« L’été qui a fait des vagues »

Monique BESSON

Jules et Romain étaient heureux de se retrouver une fois de plus, dans l’île cet été-là et fiers de leurs débuts de jeunes collégiens. Elisa, à l’aube d’une adolescence qui épargnait encore les garçons, sentait mille feux en elle.

En toile de fond, les parents, présents mais trop pris par des problèmes intimes – crise de la quarantaine, miroir mon beau miroir… – pour prêter attention à cette petite bande de désœuvrés à soif d’aventures et d’émotions fortes. L’attention générale s’était relâchée. Le père de Jules était reparti travailler, disaient certains, rejoindre sa maîtresse, disaient d’autres. La mère d’Elisa restait prostrée dans sa chambre et ne sortait que pour acheter des cigarettes. Et les grands-parents étaient plus préoccupés par leurs rejetons que par leurs petits-enfants… On ne dira jamais assez que les vacances en famille favorisent la régression… et peut-être la boisson… ce sont les enfants qui trinquent !

Mais bon sang de bois nous étions dans une île, et ces gosses n’étaient pas aguerris aux dangers qui menacent les insulaires !

La première grosse connerie connue a été leur sortie secrète en mer, tous les trois, dans le petit voilier du père de Romain. Même si ça s’est bien terminé, on aurait pu leur parler à ces enfants, les rassurer peut-être, je ne sais pas… leur dire qu’on ne les aimait pas plus ou moins à l’aune de leurs exploits.
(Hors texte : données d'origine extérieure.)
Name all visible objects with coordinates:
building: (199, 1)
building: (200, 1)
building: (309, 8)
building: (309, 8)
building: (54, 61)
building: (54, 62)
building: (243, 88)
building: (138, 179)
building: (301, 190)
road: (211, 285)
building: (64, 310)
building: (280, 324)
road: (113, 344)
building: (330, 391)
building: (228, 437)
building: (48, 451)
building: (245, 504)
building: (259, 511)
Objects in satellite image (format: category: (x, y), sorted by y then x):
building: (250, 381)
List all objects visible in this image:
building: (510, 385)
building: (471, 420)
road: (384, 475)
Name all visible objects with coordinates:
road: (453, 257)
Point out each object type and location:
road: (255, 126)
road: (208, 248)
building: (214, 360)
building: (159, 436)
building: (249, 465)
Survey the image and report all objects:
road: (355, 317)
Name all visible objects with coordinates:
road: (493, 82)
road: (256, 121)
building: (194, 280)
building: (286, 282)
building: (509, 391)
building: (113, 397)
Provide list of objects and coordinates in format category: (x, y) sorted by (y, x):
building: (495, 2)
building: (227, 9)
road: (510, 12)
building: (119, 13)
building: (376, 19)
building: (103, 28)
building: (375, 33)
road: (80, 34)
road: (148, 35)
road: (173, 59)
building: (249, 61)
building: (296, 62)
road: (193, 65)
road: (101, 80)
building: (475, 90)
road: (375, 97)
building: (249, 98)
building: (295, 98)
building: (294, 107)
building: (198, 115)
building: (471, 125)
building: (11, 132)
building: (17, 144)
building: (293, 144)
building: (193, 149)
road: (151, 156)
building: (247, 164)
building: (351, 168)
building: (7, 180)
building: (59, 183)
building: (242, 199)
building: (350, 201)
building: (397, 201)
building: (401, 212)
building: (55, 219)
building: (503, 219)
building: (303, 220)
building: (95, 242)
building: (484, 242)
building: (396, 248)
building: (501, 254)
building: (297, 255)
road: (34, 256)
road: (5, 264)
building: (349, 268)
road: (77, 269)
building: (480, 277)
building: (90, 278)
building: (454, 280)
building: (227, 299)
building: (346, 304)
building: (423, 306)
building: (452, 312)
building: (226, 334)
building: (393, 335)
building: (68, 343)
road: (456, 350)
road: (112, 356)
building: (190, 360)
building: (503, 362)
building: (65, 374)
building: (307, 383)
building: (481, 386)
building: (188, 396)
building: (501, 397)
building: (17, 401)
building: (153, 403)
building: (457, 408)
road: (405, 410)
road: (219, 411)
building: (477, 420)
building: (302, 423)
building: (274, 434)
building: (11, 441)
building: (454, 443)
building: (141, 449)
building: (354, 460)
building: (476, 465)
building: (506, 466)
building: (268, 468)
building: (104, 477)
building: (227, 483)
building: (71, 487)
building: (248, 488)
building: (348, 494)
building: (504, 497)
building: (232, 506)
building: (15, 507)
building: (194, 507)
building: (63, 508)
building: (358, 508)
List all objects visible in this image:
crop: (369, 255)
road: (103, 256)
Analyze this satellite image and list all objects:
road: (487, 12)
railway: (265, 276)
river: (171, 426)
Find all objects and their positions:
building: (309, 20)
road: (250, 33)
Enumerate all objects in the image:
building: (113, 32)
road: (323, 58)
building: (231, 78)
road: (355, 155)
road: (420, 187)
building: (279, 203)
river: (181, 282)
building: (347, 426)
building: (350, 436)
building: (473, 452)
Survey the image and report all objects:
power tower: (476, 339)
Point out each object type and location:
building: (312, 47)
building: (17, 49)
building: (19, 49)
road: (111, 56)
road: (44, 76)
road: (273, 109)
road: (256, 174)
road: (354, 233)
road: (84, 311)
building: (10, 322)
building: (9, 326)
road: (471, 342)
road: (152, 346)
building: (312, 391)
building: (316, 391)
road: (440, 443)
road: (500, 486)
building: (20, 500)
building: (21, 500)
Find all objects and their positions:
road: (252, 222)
La deuxième connerie n’est pas connue de l’île et heureusement, les gamins ont failli détruire tous les parcs à huîtres du Port du Bec. Alors là basta ! Je suis sorti de ma réserve, je suis allé voir Jules, Romain et Elisa, je les ai traités de tous les noms mais c’est comme si j’avais pissé dans un violon ! Ce n’est pas moi qu’ils attendaient pour la sérénade.

On arrive à ce jour fatidique du 28 juillet. Le trio avait coutume de la prendre cette petite route qui relie la terre à l’île en quelques kilomètres, à marée basse. Même les automobilistes du coin savent qu’il faut aller vite, ne pas attendre le dernier moment, la panne sèche – un comble avec tant de flotte ! – vous fait vite regretter de n’avoir pas utilisé le détour par le pont de Noirmoutier. À vélo, les gamins faisaient des aller-retour sur la route – jeu stupide et dangereux – la mer commençait à tout recouvrir, pas à petites doses mais au galop comme la légitime qu’elle était ; les gamins l’ont défiée : « Allez, on tente encore un coup, on ira plus vite que la marée ! ». Ces jeunes fous ont oublié que sur l’eau dévalant à cette vitesse eh bien ! ça dérape les roues, qu’avec la peur, on perd les moyens qui restent. Ils ne voyaient plus que des flots tumultueux au puissant et destructeur courant. Ils se sont sentis perdus ; les deux garçons ne frimaient plus, les pleurs leur brouillaient la vue. Le salut est venu d’Elisa, la peur de la mort lui a réveillé la mémoire. Elle s’est souvenue des balises, a hurlé de lâcher dare-dare les vélos, de se précipiter sur la plus haute plate-forme, qui n’était pas loin de même que la patrouille de sapeurs-pompiers heureusement alertée par le père Mathieu qui avait vu le trio s’engager sur la route.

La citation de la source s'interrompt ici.